# no email notification, no sound/beep in outlook when new message arrive



## comonforall (Jan 28, 2011)

There is no email notification for my outlook. I checked settings which looks perfect but no email notification. 

There is "play a sound" is ticked in Tools >> Options >> Preference >> Email Options >> Advanced Options >> Play a sound...
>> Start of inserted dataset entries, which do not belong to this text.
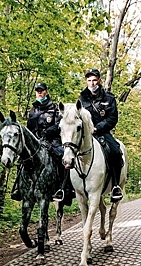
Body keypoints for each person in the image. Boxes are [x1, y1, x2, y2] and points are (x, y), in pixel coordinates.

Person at [54, 68, 123, 203]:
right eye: (89, 80)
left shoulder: (109, 98)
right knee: (67, 154)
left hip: (102, 133)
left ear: (99, 81)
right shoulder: (81, 98)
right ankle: (64, 188)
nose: (92, 83)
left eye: (94, 80)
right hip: (84, 135)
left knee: (115, 151)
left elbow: (112, 118)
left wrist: (98, 128)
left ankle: (115, 186)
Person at [11, 83, 71, 202]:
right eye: (37, 90)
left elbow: (59, 125)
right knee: (21, 160)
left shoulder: (54, 108)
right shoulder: (32, 112)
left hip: (52, 141)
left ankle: (65, 189)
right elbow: (28, 130)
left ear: (46, 92)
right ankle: (19, 189)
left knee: (63, 157)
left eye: (42, 90)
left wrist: (46, 132)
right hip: (36, 142)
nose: (39, 92)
But no sound or indication. Could you please tell me how to fix it? I used to receive such notification or Beep before but not now.


----------



## pip22 (Aug 22, 2004)

There's also a setting in Windows Sounds you need to check:

_Control Panel > Sound > Sounds_ (tab)

Scroll down to _New Mail Notification_ and highlight it.
Make sure there is a sound file assigned to it in the bottom box 
(eg _Windows Notify.wav_)

If it says "None", that's why you are not getting sound notification for new messages.


----------



## OnTheRoad69 (Jun 14, 2009)

I have a similar problem using Win7 64 bit. I get sound notification if I use LiveMail but not with Outlook 2010. I have checked in the Options/Mail/Message Arrival area and all options are checked. I have checked the Control Panel Sounds and all the the appropriate areas are checked Sound/Sounds/New Mail Notification. My speakers are on (and as I said, I get sound with mail using LiveMail). I'm at a loss.


----------